The CIA declined to comment, as did Qatar’s foreign ministry and an FSA spokesman in Turkey.

It is not clear whether the Qatari programme is coordinated with a strategy of Western and Gulf countries to turn disparate non-Islamist rebel groups into a force to combat the militants.

Such efforts have been hampered by Western hesitancy about providing significant military aid, because it could end up with extremists. Gulf states are fighting against Daesh but also say Al Assad is the bigger problem.

“Moderate rebels from the FSA and other groups have been flown in to get trained in things like ambush techniques,” said a source close to the Qatari government who asked not to be named due to the sensitivity of the topic.

“The training would last a few months, maybe two or three, and then a new group would be flown in, but no lethal weapons were supplied to them,” one of the sources said.

As the war against Al Assad has dragged on, frustrated rebels asked their trainers for more advanced techniques, such as building improvised explosive devices (IEDs), requests which were always denied.

“They complain a lot and say that going back they need more weapons or more training in IEDs but that’s not something that’s given to them,” said a Qatar-based defence source.

The Qatar project was conceived before the declaration of the hardline Daesh, when militants belonging to its predecessor organisation were not regarded as an international security threat.

The group’s rise in Syria and Iraq has hampered the rebellion: Moderate groups cannot fight Al Assad when the better-armed Daesh seeks their destruction as it strives to build its “caliphate”.

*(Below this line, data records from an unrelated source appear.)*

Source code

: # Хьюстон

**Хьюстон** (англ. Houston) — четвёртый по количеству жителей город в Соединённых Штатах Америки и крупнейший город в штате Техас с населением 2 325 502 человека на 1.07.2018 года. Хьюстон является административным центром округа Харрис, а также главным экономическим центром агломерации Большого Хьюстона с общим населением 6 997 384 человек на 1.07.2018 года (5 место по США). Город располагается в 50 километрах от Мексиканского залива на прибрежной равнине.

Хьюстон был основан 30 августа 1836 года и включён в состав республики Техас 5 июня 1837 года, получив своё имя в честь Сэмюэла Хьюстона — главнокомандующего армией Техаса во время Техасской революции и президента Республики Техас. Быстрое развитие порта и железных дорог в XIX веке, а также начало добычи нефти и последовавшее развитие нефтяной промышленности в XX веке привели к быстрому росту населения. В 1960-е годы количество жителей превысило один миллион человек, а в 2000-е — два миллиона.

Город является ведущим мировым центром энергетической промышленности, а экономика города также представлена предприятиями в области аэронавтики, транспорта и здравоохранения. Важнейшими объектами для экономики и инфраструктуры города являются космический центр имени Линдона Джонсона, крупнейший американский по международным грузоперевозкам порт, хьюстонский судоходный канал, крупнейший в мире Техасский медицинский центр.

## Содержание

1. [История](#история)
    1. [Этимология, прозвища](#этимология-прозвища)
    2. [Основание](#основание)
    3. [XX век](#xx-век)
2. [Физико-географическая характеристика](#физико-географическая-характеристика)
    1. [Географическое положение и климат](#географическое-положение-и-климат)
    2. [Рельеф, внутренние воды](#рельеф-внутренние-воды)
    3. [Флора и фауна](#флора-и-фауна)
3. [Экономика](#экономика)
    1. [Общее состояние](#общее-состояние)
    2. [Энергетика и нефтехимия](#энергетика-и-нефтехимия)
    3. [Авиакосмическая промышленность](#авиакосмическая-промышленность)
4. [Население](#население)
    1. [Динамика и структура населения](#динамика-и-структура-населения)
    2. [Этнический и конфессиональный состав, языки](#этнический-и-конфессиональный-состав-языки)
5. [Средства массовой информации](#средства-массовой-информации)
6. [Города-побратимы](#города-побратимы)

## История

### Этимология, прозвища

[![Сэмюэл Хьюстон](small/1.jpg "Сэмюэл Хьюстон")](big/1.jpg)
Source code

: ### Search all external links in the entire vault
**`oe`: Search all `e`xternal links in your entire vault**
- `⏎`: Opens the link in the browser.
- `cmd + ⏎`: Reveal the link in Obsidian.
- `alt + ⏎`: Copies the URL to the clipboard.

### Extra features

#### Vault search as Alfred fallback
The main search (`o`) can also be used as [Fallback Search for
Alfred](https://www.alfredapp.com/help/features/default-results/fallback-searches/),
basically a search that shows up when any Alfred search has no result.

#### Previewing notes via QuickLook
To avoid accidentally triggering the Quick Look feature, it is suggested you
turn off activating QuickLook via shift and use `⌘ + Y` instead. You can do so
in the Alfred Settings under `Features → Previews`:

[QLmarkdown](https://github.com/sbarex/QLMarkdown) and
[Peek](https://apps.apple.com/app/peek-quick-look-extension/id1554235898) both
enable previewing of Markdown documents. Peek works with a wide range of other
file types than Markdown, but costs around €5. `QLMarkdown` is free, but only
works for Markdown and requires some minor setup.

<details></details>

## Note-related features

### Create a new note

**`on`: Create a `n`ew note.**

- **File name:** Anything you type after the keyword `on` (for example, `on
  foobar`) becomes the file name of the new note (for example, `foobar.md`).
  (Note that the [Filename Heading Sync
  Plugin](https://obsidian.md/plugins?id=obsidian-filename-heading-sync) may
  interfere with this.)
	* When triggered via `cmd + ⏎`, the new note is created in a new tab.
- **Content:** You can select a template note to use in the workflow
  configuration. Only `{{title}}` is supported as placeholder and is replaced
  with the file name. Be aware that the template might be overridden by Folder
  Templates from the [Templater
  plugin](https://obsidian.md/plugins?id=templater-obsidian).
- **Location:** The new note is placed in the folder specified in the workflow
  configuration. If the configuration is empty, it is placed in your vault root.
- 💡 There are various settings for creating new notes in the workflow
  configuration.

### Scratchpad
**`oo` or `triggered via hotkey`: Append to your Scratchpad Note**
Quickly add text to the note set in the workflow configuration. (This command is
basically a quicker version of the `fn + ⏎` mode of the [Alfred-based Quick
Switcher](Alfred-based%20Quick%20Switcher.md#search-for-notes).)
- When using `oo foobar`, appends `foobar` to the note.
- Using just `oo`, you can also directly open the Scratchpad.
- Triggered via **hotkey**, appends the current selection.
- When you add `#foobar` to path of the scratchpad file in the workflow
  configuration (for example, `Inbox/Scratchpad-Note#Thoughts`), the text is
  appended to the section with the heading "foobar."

In recent weeks, the Qataris, disappointed by lack of progress in the fight against Al Assad, have started to consider training members of the Islamic Front, a coalition of Islamist rebels less militant than Daesh or the Al Qaida-linked Nusra Front, but stronger than the FSA.

None have been trained as yet, but Qatar has sought to identify candidates, the sources say.

A source who works with rebel groups said Qatar had delivered weapons, mostly mortar bombs, to the Islamic Front and some FSA brigades about two months ago and had paid some salaries for Islamic Front groups.